You need to add the spark dependency. If you are using maven just add these lines to your pom.xml:
<dependencies>
...
<dependency>
<groupId>org.apache.spark</groupId>
<artifactId>spark-core_${scala.binary.version}</artifactId>
<version>${spark.version}</version>
<scope>provided</scope>
</dependency>
...
</dependencies>
This way you'll have the dependency for compiling and testing purposes but not in the "jar-with-dependencies" artifact.

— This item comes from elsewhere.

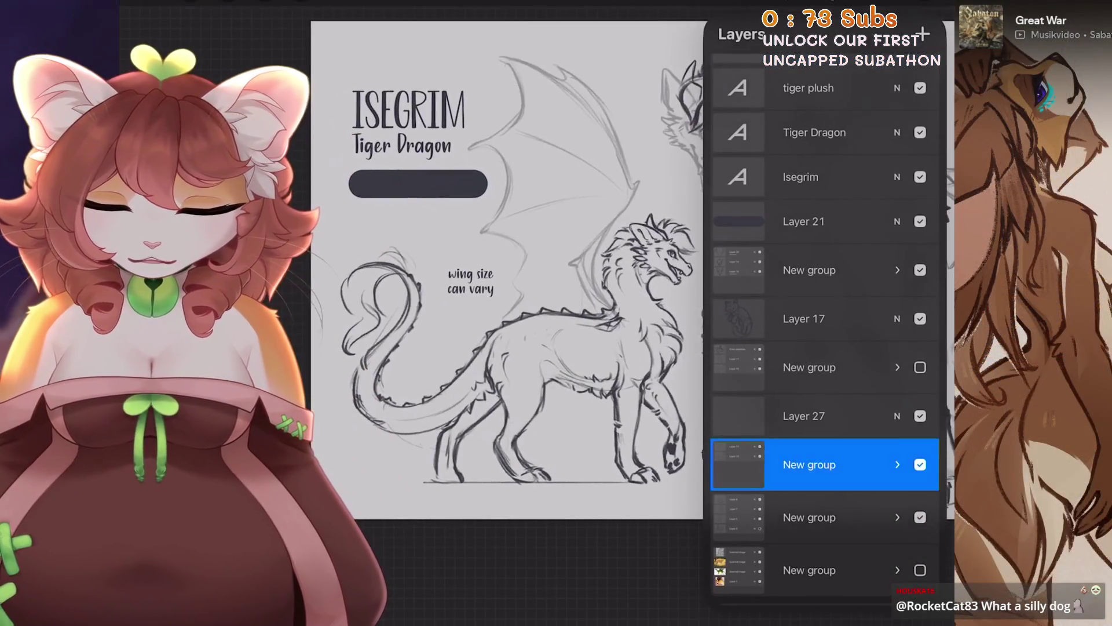
{"action": "left_click", "coordinate": [301, 1]}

But if you want to execute the whole application in an standalone cluster running in your intellij you can add a maven profile to add the dependency with compile scope. Just like this:
<properties>
<scala.binary.version>2.11</scala.binary.version>
<spark.version>1.2.1</spark.version>
<spark.scope>provided</spark.scope>
</properties>
<profiles>
<profile>
<id>local</id>
<properties>
<spark.scope>compile</spark.scope>
</properties>
<dependencies>
<!--<dependency>-->
<!--<groupId>org.apache.hadoop</groupId>-->
<!--<artifactId>hadoop-common</artifactId>-->
<!--<version>2.6.0</version>-->
<!--</dependency>-->
<!--<dependency>-->
<!--<groupId>com.hadoop.gplcompression</groupId>-->
<!--<artifactId>hadoop-gpl-compression</artifactId>-->
<!--<version>0.1.0</version>-->
<!--</dependency>-->
<dependency>
<groupId>com.hadoop.gplcompression</groupId>
<artifactId>hadoop-lzo</artifactId>
<version>0.4.19</version>
</dependency>
</dependencies>
<activation>
<activeByDefault>false</activeByDefault>
<property>
<name>env</name>
<value>local</value>
</property>
</activation>
</profile>
</profiles>
<dependencies>
<!-- SPARK DEPENDENCIES -->
<dependency>
<groupId>org.apache.spark</groupId>
<artifactId>spark-core_${scala.binary.version}</artifactId>
<version>${spark.version}</version>
<scope>${spark.scope}</scope>
</dependency>
</dependencies>
I also added an option to my application to start a local cluster if --local is passed:
private def sparkContext(appName: String, isLocal:Boolean): SparkContext = {
val sparkConf = new SparkConf().setAppName(appName)
if (isLocal) {
sparkConf.setMaster("local")
}
new SparkContext(sparkConf)
}
Finally you have to enable "local" profile in Intellij in order to get proper dependencies. Just go to "Maven Projects" tab and enable the profile.